Love and the Postmodern Predicament

Love and the Postmodern Predicament
Author: D. C. Schindler
Publsiher: Wipf and Stock Publishers
Total Pages: 192
Release: 2018-05-11
Genre: Philosophy
ISBN: 9781532648731

Download Love and the Postmodern Predicament Book in PDF, Epub and Kindle

The computer has increasingly become the principal model for the mind, which means our most basic experience of “reality” is as mediated through a screen, or stored in a cloud. As a result, we are losing a sense of the concrete and imposing presence of the real, and the fundamental claim it makes on us, a claim that Iris Murdoch once described as the essence of love. In response to this postmodern predicament, the present book aims to draw on the classical philosophical tradition in order to articulate a robust philosophical anthropology, and a new appreciation of the importance of the “transcendental properties” of being: beauty, goodness, and truth. The book begins with a reflection on the importance of metaphysics in our contemporary setting, and then presents the human person’s relation to the world under the signs of the transcendentals: beauty is the gracious invitation into reality, goodness is the self-gift of freedom in response to this invitation, and truth is the consummation of our relation to the real in knowledge. The book culminates in an argument for why love is ultimately a matter of being, and why metaphysical reason in indispensable in faith.

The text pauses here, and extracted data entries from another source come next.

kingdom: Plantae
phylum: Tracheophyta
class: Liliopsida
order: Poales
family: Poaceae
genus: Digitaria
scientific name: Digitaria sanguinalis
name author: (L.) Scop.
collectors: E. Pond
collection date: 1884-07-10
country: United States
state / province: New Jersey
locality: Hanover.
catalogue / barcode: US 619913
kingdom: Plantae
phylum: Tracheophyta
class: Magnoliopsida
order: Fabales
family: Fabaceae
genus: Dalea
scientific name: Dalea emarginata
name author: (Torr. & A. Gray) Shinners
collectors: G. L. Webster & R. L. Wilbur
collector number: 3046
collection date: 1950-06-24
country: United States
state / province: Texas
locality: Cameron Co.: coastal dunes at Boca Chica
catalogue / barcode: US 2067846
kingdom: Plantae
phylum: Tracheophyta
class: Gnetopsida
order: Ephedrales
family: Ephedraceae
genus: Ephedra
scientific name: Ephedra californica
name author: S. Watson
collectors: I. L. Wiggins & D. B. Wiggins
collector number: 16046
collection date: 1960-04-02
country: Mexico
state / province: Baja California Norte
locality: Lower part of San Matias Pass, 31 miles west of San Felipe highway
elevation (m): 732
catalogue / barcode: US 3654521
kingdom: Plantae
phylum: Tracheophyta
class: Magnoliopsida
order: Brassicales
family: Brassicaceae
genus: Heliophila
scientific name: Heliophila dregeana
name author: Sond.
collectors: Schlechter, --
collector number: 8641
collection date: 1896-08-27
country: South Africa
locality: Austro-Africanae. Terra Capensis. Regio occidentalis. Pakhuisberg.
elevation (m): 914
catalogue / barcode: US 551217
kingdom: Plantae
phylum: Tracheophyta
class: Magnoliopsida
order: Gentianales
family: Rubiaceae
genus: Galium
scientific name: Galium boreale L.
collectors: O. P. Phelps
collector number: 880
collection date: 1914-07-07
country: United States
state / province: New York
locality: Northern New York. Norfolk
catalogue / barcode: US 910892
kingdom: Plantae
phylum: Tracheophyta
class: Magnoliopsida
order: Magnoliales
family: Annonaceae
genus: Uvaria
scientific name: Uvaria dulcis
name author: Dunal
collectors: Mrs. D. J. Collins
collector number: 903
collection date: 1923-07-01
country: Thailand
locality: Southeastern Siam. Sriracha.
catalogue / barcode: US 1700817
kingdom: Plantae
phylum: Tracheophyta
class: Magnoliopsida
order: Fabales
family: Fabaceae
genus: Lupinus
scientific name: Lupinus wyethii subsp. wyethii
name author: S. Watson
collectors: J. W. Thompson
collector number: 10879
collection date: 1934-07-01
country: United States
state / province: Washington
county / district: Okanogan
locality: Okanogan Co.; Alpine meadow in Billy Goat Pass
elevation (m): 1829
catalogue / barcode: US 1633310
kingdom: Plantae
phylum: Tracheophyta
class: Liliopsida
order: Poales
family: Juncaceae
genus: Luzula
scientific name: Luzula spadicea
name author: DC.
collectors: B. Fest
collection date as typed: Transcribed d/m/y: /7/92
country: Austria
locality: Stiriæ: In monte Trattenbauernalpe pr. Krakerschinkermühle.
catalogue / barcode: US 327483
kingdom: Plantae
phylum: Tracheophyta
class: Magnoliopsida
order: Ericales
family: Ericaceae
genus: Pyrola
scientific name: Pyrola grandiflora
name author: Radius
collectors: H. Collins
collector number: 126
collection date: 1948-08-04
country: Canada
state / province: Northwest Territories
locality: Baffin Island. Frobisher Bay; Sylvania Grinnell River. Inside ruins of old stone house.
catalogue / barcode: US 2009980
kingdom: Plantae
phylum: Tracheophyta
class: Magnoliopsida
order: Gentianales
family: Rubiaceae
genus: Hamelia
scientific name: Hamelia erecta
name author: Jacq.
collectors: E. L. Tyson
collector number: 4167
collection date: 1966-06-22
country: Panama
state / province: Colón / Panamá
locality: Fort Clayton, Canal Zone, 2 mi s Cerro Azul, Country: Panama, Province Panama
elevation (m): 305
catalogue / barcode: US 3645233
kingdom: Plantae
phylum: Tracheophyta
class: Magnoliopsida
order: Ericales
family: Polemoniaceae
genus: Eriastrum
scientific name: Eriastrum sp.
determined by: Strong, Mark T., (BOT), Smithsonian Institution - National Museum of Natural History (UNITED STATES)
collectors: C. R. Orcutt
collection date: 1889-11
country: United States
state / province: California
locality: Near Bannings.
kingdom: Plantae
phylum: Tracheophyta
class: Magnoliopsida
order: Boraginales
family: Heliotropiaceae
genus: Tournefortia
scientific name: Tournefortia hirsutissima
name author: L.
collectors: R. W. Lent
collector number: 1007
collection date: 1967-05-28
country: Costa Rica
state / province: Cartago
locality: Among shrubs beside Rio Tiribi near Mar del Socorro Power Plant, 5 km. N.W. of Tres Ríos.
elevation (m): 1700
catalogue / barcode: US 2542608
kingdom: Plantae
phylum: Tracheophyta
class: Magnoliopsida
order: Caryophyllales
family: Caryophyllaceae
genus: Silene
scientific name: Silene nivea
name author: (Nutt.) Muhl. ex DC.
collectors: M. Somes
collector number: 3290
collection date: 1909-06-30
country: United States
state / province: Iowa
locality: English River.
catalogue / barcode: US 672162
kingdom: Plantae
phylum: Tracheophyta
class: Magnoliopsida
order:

Robert Spaemann s Philosophy of the Human Person

Robert Spaemann s Philosophy of the Human Person
Author: Holger Zaborowski
Publsiher: Oxford University Press
Total Pages: 304
Release: 2010-02-04
Genre: Language Arts & Disciplines
ISBN: 9780199576777

Download Robert Spaemann s Philosophy of the Human Person Book in PDF, Epub and Kindle

An analysis of the most important features of Robert Spaemann's philosophy. Holger Zaborowski demonstrates the importance of Spaemann's contribution to a number of contemporary debates in philosophy and theology and explains the unity of his thought.